Con el paso de los meses, los vecinos se quejaron de su presencia y, con justa razón, se organizaron para defender sus derechos humanos a un trato justo y humanitario, y a ser albergados en un lugar digno. Se reunieron con autoridades de la Ciudad de México y hasta sugirieron espacios donde pudieran alojarlos. La respuesta de las autoridades, después de varios meses de darles largas como suele suceder en este país, fue desalojarlos de noche mediante un despliegue de elementos de seguridad y del Instituto Nacional de Migración. Sin aviso previo, sin indicaciones ni a ellos ni a las organizaciones civiles de apoyo, sin información sobre el lugar al que serían destinados, así nomás los subieron a todos y cada uno en autobuses especiales, con el objetivo de “ser trasladados”. Las autoridades de Migración se festejaron por este exitoso operativo junto con una persona llamada Ana González, quien se dice integrante de la comisión de participación ciudadana (Copaco) de la colonia Juárez.

En nuestro país miles de personas son invisibles, otras desaparecen, otras van y vienen sin que sepamos a ciencia cierta sobre su vida, sus historias, su paradero. Yo tuve la fortuna de acercarme a estos migrantes para llevar a cabo acciones humanitarias de apoyo junto con colegas y amigas. Lo hicimos simplemente por ayudar, pero también por conocer más de cerca a estos extranjeros tan disímbolos a los gringos que pululan por la Juárez y la Roma y que abarrotan cafeterías y restaurantes inflando los precios de los servicios, la vivienda, y trastocan, claro por el bien del comercio y el turismo, la vida cotidiana de estos barrios tradicionales de la Ciudad de México.

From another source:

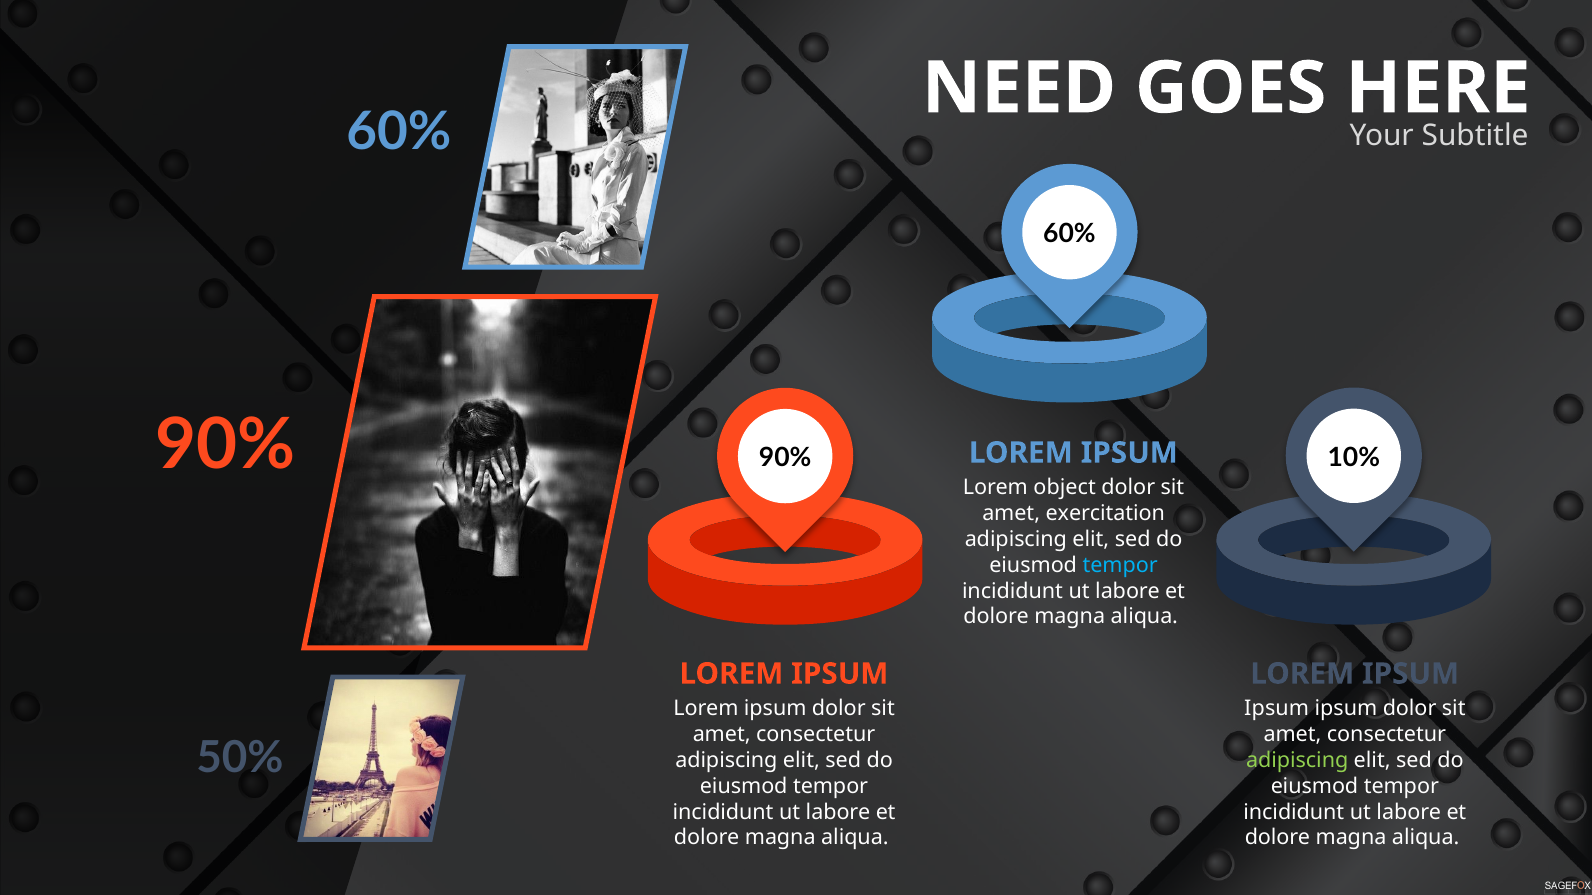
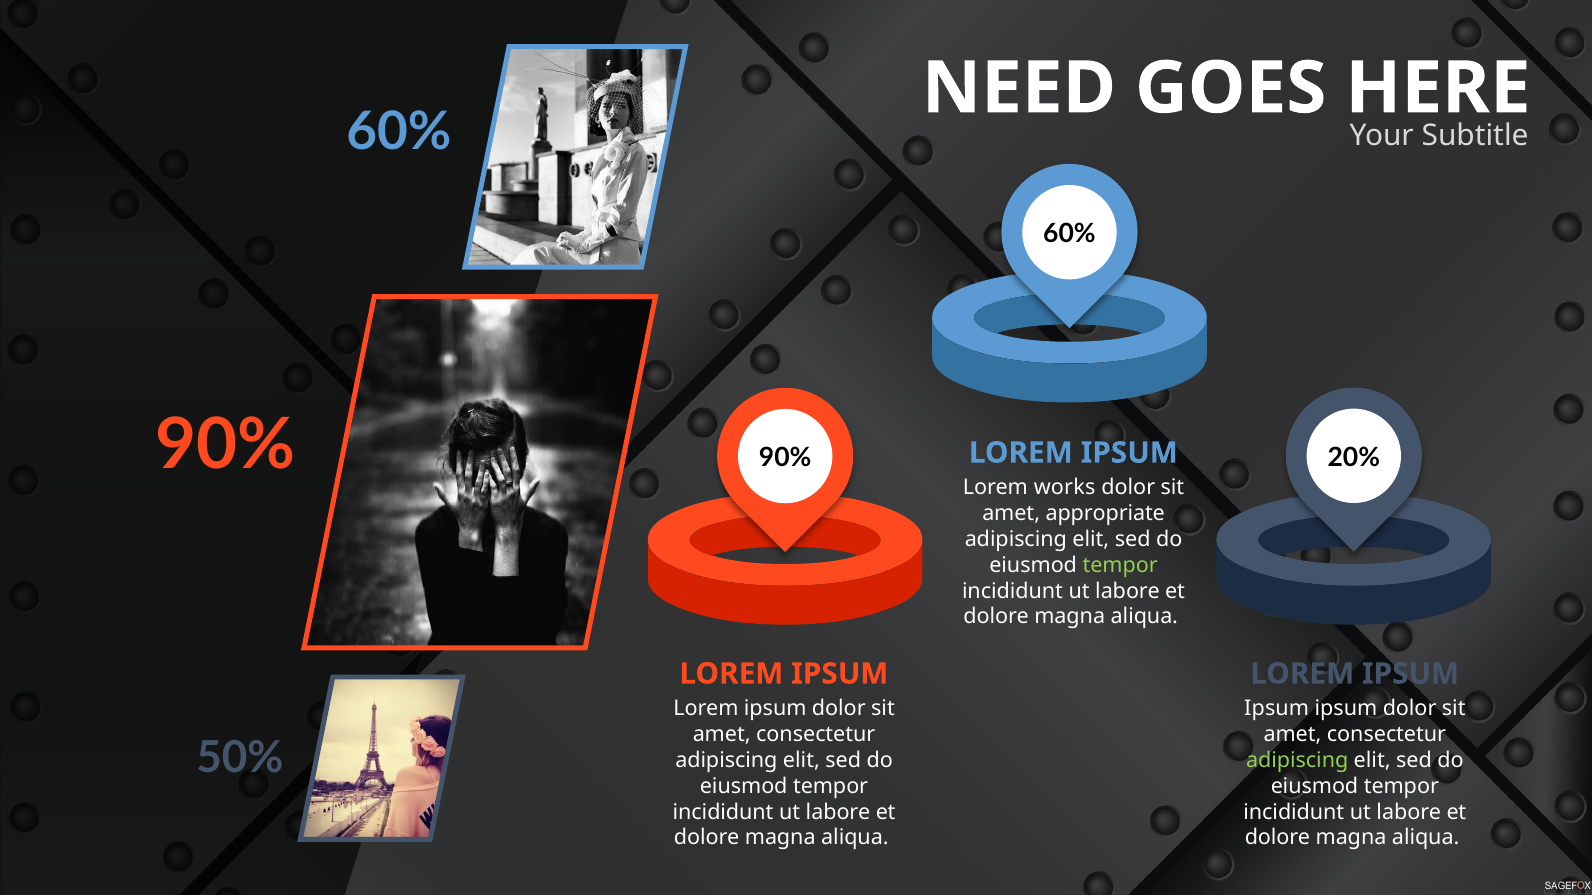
10%: 10% -> 20%
object: object -> works
exercitation: exercitation -> appropriate
tempor at (1120, 565) colour: light blue -> light green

Los olvidados solo se recuerdan en el muro de La Romita al que diariamente visitan hordas de turistas recorriendo la Ciudad de México. A estos otros y otras, afrocaribeñas y afrocaribeños que provienen de la primera República Negra Independiente de América, nadie los mira, ni los ayuda hasta que empiezan a estorbar en la misa dominical, a los restauranteros de los alrededores, a los paseantes y vecinos. Desde luego, fácilmente se olvida también que representaron un jugoso negocio para los alrededores cuando les cobraban por cada baño, cada recarga de celular, cada ducha.

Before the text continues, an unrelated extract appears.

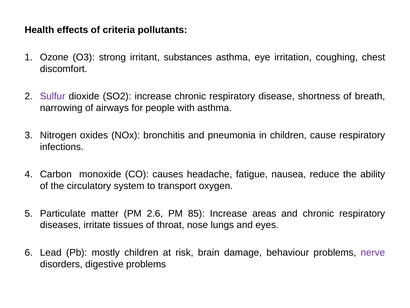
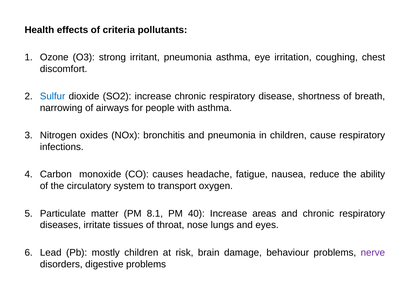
irritant substances: substances -> pneumonia
Sulfur colour: purple -> blue
2.6: 2.6 -> 8.1
85: 85 -> 40
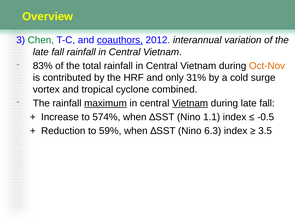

Mientras repartimos apoyo, ya sea en invierno con chamarras y pantalones o en primavera con productos de higiene básica, no pudimos llegar al verano ya que otros vecinos nos increpaban diciéndonos que por nuestra culpa el gobierno no los iba a sacar de allí. Ellas y ellos, adultos y niños, nos indicaban en su créole original, un idioma cercano al francés con el cual me comunicaba con ellos, lo que más necesitaban, sobre todo en aquellos primeros meses de invisibilidad generalizada. Mientras los pequeños aprendían el español básico rápidamente, apretaban cerca de su pecho los juguetes de peluche que les dábamos para mitigar sus miedos ante todo lo desconocido e incierto que estaban viviendo luego de transitar por meses fuera de su hogar.

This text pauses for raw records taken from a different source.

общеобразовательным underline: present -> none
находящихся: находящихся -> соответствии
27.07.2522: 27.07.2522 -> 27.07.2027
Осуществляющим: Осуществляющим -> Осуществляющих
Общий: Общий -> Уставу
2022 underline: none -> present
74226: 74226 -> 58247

Estos haitianos y haitianas comparten las riquísimas tradiciones de apoyo y solidaridad mutua de los países afrodescendientes, quienes se ayudan entre sí en medio de la desgracia porque saben, desde ancestrales generaciones, que ésta es la única forma de sobrevivir. Ahora ya no están en la plaza Giordano Bruno y dicen que se los llevaron a una estación migratoria, quizá una como la que se quemó en Ciudad Juárez. Pero la ciudadanía no pidió eso. Pidió que se les reubicara en la Ciudad de México, ciudad santuario por ley, en un albergue digno, pero las autoridades capitalinas hicieron lo de siempre: deshacerse del problema y pasárselo a otra oficina, a otra demarcación, a otra agencia, a otro estado, a otro funcionario. Hasta no verte Jesús mío, como diría la soldadera de Elena Poniatowska, seguirán de un lugar a otro, en otro punto del país si es que no los mandan más lejos. Seguirán padeciendo las mismas penurias, las mismas desgracias y llevando consigo a cuestas, con sus pocas pertenencias (incluidos ahora los peluchitos), las mismas diásporas, las mismas esperanzas de liberación que desde siglos han buscado padeciendo distintas formas de esclavitud.